Paulo estava sentado à mesa, de banho tomado, esperando pelo jantar. Márcia, sua esposa, parou com a panela de sopa no ar quando viu, através da vidraça, Fredy se aproximando.

- É o Fredy de novo, deve estar faminto - falou enquanto largava cuidadosamente a panela
sobre a mesa.

- Pobre alma! - exclamou Paulo, partindo um pedaço de pão – Não fosse por nós, morreria de
fome.

Fredy não quis comer. Andava de um lado pro outro como querendo dizer alguma coisa, soltava um gemido triste, corria até meio caminho em direção a sua casa e retornava afoito. O casal trocou olhares, parecia não entender a mensagem.

Já estava escuro e somente a luz diáfana da rua iluminava o casebre dos Macedo.  Não se via movimento algum. Paulo e Márcia foram até lá. Na terra úmida da rua e do pátio, havia marcas de pneus estreitos; no único degrau da escada, um chumaço de cabelos compridos; no marco da porta, manchas de sangue.

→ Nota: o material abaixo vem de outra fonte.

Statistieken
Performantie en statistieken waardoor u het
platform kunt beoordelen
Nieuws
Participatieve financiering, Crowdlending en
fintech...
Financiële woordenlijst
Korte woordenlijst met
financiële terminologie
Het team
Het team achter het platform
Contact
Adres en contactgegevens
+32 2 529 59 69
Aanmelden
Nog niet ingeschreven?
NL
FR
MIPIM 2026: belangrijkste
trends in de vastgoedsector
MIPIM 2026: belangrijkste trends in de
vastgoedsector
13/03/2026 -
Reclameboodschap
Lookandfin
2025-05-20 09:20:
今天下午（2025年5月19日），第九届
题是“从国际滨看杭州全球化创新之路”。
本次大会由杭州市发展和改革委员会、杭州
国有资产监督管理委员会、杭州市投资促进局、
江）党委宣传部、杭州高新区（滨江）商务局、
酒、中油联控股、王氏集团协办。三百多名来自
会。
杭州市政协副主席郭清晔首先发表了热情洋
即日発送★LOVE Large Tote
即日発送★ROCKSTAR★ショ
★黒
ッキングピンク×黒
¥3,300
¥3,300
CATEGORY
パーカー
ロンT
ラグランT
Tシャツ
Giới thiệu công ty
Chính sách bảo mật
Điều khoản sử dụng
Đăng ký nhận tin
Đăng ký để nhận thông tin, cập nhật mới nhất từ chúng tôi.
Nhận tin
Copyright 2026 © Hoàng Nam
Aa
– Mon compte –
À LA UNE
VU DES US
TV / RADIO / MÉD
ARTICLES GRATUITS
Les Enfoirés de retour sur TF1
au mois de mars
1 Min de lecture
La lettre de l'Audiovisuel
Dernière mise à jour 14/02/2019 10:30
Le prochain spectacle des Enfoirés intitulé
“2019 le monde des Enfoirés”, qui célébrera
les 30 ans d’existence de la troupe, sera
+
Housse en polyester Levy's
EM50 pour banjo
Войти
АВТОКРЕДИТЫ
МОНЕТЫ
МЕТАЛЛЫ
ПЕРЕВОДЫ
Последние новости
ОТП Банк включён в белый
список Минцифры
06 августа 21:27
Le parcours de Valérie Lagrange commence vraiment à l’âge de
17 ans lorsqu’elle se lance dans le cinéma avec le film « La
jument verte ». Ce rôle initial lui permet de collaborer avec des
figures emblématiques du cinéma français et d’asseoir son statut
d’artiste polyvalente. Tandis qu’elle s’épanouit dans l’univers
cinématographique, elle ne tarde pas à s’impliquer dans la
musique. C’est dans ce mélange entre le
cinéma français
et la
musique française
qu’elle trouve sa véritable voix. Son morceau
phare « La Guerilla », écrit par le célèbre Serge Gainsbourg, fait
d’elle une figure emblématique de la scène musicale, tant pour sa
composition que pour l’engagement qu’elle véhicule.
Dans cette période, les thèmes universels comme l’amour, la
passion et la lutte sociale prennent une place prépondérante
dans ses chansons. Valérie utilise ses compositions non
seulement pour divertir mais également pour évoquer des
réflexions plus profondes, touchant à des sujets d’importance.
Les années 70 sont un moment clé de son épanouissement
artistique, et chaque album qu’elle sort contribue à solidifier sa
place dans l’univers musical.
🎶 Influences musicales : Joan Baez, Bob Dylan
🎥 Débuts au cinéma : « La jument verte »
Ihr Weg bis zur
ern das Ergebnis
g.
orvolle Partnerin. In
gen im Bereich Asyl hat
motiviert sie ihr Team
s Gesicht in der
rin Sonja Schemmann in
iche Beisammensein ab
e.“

Entraram. Os poucos móveis do ambiente estavam fora de lugar, revirados. As paredes – carunchadas e pretas de fumaça - ostentavam figuras macabras. Numa espécie de altar no canto da sala, algumas imagens de santos estavam intactas, enquanto outras, como a de São Jorge, em pedaços, se misturavam aos escombros.

Paulo reclamou do cheiro de enxofre e de ácido, deu alguns passos e parou em frente à geladeira enferrujada. Parecia preocupado. Márcia o seguiu, parou ao seu lado e tapou a boca com a mão direita, arregalando os olhos. Fredy se aproximou. Márcia o pegou no colo, acariciou sua cabecinha e, olhando nos olhos de Paulo, disse: “vem, vamos embora daqui.”

Paulo apagou a luz, deixou a porta aberta e saíram sem tocar em nada. Nem apagaram o  epitáfio escrito com batom vermelho na porta do refrigerador - que mal dava prá ver que um dia fora branco -: “esta boca agora é nossa!”